The 5/26/14 edition of Forbes has a great article on Novartis called “Will This Man Cure Cancer?”. It’s an interesting article and Novartis has really ramped up their focus on Oncology with their purchase of Glaxo’s Cancer drugs. And, they recently got FDA approval for a lung cancer drug of theirs.
The article talks about Joseph Jimenez’s leadership at Novartis and highlights several interesting things:
- A focus on speed to stop having to turn patients away from a possible cure.
- Cancer drugs already represent $11.2B of Novartis’ $58B in sales.
- Novartis has a 33% stake in Roche which has $31B in oncology sales.
- Gleevec was it’s big breakthrough oncology drug that Jimenez’s predecessor believed in and has been so successful that it’s a $4.6B drug where they’ve been able to quadruple the price.

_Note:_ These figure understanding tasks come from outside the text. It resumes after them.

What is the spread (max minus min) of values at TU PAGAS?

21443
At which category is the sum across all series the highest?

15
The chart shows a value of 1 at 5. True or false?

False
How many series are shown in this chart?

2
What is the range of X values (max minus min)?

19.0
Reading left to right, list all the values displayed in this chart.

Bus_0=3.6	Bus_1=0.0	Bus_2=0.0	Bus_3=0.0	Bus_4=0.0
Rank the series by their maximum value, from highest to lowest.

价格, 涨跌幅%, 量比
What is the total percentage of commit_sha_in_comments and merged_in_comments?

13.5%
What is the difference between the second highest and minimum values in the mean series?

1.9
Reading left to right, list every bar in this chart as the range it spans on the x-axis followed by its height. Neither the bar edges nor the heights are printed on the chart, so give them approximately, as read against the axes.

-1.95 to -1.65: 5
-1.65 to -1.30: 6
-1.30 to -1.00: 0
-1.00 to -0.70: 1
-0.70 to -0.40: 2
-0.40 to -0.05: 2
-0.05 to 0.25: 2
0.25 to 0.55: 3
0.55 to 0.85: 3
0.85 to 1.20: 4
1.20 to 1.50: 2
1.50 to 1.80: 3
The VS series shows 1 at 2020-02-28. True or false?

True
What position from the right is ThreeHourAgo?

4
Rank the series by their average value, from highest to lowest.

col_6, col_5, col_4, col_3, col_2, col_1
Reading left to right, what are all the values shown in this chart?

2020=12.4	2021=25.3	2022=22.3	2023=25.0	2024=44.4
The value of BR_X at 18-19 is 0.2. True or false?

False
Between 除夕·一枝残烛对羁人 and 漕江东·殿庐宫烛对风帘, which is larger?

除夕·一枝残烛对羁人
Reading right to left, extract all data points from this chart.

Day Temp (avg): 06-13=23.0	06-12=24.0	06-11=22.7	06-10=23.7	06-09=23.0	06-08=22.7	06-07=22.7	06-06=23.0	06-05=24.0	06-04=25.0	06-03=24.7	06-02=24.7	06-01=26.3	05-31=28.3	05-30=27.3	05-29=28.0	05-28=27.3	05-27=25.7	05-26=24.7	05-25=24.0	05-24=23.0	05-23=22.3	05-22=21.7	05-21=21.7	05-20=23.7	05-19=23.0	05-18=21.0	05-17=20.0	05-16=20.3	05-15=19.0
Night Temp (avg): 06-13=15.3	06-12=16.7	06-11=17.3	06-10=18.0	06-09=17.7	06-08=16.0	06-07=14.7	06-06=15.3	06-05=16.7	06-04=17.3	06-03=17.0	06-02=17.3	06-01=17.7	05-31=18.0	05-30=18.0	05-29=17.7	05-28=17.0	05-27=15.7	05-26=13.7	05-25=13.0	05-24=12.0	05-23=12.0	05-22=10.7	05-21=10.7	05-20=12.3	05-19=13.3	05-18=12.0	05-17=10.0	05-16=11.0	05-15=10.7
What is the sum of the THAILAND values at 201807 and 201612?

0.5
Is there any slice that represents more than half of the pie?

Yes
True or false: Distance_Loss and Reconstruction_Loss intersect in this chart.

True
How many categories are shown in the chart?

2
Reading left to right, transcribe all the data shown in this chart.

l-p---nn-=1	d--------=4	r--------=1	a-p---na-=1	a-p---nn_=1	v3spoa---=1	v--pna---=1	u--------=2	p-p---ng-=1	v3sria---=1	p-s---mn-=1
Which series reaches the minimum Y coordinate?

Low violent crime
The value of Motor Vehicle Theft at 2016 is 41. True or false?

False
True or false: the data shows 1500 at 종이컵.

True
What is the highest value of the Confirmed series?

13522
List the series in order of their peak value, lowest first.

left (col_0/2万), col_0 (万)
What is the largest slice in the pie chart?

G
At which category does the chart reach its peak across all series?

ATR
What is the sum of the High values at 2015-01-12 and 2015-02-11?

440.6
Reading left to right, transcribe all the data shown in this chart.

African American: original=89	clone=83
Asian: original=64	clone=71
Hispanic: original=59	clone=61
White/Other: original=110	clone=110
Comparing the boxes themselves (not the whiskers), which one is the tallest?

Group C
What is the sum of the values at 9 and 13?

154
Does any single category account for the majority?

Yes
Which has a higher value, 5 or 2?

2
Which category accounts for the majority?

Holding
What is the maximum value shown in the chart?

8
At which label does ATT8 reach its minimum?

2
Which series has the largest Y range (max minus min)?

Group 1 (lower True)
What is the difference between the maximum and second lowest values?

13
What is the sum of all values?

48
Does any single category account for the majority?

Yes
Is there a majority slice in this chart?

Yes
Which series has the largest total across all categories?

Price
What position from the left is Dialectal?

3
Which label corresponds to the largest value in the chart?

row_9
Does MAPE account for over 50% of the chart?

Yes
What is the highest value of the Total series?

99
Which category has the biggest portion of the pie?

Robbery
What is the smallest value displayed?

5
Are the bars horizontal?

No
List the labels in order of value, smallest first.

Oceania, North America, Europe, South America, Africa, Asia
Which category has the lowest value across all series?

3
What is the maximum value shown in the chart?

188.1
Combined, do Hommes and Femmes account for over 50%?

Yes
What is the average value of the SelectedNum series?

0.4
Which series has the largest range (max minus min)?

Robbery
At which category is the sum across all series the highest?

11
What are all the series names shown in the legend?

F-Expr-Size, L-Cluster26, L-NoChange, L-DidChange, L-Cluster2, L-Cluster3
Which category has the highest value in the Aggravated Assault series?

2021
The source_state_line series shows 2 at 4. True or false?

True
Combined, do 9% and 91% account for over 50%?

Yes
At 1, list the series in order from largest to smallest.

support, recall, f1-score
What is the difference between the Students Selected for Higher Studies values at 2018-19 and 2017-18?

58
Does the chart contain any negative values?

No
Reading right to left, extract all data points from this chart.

- It talks about transforming the campus working with architects like Frank Gehry and moving research to Cambridge, MA.
There is some discussion on a new therapy that they’re working on based on some initial trials which uses CARTs (Chimeric Antigen Receptor T-Cells) to attach cancer. At the same time, Juno Therapeutics is on the same trail and raised $175M in their first round to research it.
I really liked one quote from Jimenez in the article that seems to imply a focus on the end goal not necessarily whether they win.
“You look at a company like Celgene, and you know they’re going to figure it out. And they should figure it out. It will be good for patients. We want to beat the competition, but we’re really using the competition to trigger us to get to the patient.”
He goes on to talk about the issue of pricing especially around oncology drugs (but also applicable to specialty drugs in general). He calls it “a new brutal world” because costs will go up with the aging population and new medicines which will cause more backlash against price. He talks about looking at how to be innovative about pricing which could be interesting.